(PROBLEM STATEMENT):
Pull out the lines from the start of the records through the line containing "Reading left to right, read", both included, and copy them word for word.
^^^^
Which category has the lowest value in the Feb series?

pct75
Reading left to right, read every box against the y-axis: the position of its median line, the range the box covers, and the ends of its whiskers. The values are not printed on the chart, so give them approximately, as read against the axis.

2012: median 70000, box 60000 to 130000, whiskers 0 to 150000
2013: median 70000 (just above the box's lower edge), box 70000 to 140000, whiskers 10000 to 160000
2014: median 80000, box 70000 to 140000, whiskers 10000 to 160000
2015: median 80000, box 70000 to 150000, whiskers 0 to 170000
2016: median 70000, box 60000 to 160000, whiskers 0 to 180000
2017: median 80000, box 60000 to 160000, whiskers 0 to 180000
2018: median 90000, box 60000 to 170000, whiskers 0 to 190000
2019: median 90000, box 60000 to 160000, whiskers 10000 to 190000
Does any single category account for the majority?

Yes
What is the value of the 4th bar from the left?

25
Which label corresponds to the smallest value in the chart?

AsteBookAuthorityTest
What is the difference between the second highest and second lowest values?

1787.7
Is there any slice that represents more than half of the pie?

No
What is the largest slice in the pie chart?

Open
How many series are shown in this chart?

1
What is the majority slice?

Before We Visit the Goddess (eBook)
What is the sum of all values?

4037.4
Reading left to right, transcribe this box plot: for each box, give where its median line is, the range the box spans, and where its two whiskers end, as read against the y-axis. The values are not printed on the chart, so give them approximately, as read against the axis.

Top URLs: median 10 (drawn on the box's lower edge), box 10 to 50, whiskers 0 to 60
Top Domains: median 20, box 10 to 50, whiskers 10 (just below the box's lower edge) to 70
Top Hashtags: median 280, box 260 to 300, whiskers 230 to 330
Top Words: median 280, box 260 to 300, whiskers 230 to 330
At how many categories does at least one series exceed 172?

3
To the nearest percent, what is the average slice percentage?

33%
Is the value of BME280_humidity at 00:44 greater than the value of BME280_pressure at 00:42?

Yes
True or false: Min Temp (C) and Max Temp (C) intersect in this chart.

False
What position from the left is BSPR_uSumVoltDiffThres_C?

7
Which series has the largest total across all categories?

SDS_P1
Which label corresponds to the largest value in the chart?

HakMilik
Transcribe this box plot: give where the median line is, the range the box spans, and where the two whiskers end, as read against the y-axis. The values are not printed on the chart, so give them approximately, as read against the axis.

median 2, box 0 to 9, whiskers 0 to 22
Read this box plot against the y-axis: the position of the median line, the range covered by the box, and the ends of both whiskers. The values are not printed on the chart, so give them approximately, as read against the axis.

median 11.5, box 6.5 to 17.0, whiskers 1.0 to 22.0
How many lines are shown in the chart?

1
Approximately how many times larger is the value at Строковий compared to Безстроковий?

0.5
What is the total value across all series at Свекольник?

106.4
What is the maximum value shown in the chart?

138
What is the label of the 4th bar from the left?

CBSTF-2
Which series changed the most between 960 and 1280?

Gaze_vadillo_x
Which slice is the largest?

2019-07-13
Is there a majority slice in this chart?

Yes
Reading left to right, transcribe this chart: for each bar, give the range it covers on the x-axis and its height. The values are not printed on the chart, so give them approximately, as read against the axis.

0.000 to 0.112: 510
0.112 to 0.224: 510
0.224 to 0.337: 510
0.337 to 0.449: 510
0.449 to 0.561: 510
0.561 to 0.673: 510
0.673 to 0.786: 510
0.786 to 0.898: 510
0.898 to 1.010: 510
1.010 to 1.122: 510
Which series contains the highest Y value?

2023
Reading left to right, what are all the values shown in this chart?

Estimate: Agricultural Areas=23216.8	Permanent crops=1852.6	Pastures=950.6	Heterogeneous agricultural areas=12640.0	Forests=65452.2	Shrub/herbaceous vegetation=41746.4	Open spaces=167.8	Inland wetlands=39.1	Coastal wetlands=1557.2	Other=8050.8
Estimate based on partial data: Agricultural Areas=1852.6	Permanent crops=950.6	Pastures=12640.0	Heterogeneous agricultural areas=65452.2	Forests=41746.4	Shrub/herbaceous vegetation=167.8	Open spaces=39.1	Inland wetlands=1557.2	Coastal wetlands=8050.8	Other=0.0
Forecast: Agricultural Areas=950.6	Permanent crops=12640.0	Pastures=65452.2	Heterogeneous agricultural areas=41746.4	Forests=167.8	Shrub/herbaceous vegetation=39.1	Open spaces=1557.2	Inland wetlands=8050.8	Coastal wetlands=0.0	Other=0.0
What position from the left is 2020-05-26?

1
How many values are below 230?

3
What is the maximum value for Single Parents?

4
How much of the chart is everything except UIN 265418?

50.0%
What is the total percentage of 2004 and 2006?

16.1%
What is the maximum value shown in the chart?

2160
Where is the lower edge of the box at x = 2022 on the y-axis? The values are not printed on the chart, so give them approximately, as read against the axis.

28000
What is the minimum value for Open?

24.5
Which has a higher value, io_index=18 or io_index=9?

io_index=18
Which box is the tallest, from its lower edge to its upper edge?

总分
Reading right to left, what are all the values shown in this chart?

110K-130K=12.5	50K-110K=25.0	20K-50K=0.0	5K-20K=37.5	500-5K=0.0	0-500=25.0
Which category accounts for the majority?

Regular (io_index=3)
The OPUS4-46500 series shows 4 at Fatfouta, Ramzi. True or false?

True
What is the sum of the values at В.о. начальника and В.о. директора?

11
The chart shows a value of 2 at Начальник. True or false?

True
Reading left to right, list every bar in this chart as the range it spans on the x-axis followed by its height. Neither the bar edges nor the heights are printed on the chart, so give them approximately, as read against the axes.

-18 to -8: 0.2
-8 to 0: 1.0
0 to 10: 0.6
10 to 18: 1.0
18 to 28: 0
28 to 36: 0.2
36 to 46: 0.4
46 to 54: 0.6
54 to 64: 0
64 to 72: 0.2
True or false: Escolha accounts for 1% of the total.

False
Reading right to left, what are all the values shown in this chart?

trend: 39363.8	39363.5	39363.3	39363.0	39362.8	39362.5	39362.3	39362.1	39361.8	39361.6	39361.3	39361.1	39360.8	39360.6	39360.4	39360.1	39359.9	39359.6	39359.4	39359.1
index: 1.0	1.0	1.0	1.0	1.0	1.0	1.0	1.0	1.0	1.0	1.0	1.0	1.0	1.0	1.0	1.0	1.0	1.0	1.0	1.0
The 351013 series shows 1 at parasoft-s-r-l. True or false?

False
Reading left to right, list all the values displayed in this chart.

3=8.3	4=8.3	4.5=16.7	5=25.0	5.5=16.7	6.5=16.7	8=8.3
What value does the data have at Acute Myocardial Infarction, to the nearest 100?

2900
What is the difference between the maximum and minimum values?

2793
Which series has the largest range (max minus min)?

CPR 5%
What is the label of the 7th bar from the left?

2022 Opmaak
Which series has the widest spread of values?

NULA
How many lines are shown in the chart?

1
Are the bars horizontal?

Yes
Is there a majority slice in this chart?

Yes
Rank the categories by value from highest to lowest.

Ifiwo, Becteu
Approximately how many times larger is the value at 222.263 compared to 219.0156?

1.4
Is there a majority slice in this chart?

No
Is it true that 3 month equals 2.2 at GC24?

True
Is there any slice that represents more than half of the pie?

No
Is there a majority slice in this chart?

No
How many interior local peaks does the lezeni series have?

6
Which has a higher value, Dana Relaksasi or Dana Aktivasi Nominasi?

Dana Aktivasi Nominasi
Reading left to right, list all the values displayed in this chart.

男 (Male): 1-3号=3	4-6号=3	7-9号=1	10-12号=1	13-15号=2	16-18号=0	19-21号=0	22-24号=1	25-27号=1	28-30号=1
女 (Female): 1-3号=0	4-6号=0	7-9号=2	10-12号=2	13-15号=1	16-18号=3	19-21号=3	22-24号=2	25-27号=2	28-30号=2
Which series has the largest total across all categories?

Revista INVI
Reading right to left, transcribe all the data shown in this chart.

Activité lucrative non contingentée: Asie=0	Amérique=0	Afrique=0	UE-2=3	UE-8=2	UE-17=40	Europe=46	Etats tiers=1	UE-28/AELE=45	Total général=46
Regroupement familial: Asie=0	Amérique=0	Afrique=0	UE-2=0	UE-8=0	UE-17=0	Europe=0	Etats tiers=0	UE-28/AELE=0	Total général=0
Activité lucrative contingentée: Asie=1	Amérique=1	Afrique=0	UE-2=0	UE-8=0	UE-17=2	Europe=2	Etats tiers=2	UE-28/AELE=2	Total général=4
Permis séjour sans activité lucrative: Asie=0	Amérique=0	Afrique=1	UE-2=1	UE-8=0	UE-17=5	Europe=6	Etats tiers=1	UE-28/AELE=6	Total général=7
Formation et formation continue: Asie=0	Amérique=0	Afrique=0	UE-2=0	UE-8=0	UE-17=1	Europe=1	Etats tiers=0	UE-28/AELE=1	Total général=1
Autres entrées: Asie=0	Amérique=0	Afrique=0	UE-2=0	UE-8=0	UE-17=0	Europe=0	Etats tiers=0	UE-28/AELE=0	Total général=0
^^^^
(COMPLETED EXERCISE):
Which category has the lowest value in the Feb series?

pct75
Reading left to right, read every box against the y-axis: the position of its median line, the range the box covers, and the ends of its whiskers. The values are not printed on the chart, so give them approximately, as read against the axis.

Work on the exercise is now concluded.